» **所给文本**:
近期在项目中引入了Hystrix,用来做系统的降级,但是偶发性的会发生的HystrixRuntimeException错误,于是自己静下来研究一下这个错误。。带着问题去看源码应该快点
关于这个问题老外们早就讨论过。而官方的接口文档对于什么时候会发生错误就一句不清不楚的话
RuntimeException that is thrown when a HystrixCommand
fails and does not have a fallback.
老外们也开始叽叽歪歪的讨论了:https://github.com/Netflix/Hystrix/issues/1357
总结了几句话:
This means that too many fallbacks were executing concurrently. Since the goal of Hystrix is to protect application threads, and fallbacks may run on the caller thread, Hystrix needs to limit the amount of concurrent fallbacks. Whenever this situation occurs, the fallback is not run, and an exception is returned to the caller.
In general, the purpose of a fallback is to provide substitute work that is less costly than the original work. Here are 2 options for proceeding:
Use a non-network fallback. That will be fast and no fallback concurrency limits will be hit
Wrap the fallback in its own Hystrix command. In this case, you're still getting protection when the original run() fails and the fallback path gets entered. You will still need to defined a fallback for this new command, and it should do little work to avoid problems as well.
fallback的并发的太多了。因为Hystrix的主要目标是保护应用线程,而且fallbacks也有可能在调用者线程中,,Hystrix需要限制并发的数量,当达到数量时无论多少fallback都不再运行了,就直接返回HystrixRuntimeException。
又有一个老外提供了暴力的解决方案,你不是限制数量吗?好好我就给你设个天大的数看你还限制不
.withFallbackIsolationSemaphoreMaxConcurrentRequests(Integer.MAX_VALUE)
.withExecutionIsolationSemaphoreMaxConcurrentRequests(Integer.MAX_VALUE)
这个时候,上面总结的老外不同意了,你这么暴力真的好吗??我给你出几个主意
1.要不你就直接自己返回一个不需要通过其他服务的stubed 对象,简单的说就是new 一个新对象填充上你的请求参数。。填上默认值
2.如果有主从关心的你可以自己分别包装HystrixCommand,实在不行再fallback简单的。。
在生产中我们团队也碰到了一个HystrixRuntimeException:异常栈如下
RuntimeException com.netflix.hystrix.exception.HystrixRuntimeException ERROR SimpleMessage[message=poiInfoUtil.findPoiByThrift Exception] com.netflix.hystrix.exception.HystrixRuntimeException: CmdBatchQueryPartnerListByPoiId timed-out and fallback failed.

» **参考素材**:
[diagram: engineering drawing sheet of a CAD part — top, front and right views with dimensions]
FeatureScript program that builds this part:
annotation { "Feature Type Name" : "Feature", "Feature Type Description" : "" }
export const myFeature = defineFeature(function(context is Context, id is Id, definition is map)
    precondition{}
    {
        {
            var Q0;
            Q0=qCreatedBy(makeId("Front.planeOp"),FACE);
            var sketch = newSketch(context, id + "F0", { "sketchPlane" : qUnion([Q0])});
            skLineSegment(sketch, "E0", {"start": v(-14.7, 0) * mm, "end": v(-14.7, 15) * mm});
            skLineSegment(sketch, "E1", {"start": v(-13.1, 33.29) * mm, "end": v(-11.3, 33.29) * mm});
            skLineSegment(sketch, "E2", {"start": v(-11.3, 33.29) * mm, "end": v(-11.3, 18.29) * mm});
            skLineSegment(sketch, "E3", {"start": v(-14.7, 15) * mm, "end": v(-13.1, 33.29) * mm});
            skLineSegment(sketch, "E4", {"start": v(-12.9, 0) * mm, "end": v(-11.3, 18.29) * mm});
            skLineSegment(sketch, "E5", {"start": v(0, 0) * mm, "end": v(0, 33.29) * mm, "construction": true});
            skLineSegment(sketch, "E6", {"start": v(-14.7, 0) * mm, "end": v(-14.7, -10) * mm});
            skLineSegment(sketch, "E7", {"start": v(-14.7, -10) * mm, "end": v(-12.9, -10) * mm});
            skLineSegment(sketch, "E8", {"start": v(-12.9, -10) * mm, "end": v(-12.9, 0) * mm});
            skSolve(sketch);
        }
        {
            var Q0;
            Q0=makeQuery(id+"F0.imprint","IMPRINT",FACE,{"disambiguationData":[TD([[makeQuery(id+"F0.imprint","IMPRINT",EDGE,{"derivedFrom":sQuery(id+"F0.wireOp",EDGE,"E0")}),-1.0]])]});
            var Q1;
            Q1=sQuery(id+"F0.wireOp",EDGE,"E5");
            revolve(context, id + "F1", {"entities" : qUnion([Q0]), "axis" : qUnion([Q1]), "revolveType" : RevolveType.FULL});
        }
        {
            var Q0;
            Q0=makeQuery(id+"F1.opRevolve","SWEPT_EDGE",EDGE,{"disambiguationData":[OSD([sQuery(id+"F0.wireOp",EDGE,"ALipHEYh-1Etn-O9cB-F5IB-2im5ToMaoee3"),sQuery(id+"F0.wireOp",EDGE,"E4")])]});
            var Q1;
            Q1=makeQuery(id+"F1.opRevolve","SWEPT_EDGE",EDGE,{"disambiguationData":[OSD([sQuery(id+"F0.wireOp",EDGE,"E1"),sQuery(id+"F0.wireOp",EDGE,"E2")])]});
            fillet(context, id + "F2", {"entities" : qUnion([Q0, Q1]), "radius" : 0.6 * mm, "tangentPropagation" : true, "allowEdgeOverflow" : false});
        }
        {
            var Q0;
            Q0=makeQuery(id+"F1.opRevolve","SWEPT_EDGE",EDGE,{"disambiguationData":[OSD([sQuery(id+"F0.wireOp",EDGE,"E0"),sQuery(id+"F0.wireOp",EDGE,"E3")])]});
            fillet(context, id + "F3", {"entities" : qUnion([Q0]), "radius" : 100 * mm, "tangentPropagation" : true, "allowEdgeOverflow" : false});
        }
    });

» **任务内容**:
请把所给文本里以“fallback的并发的太多了”开头的那段话改写成简短的要点列表,保留其主要事实。

» **输出结果**:
- 原因:fallback 并发数量过多。
- Hystrix 的主要目标是保护应用线程,而 fallback 可能在调用者线程中运行。
- 因此 Hystrix 需要限制 fallback 的并发数量。
- 达到上限后,fallback 不再运行,直接返回 HystrixRuntimeException。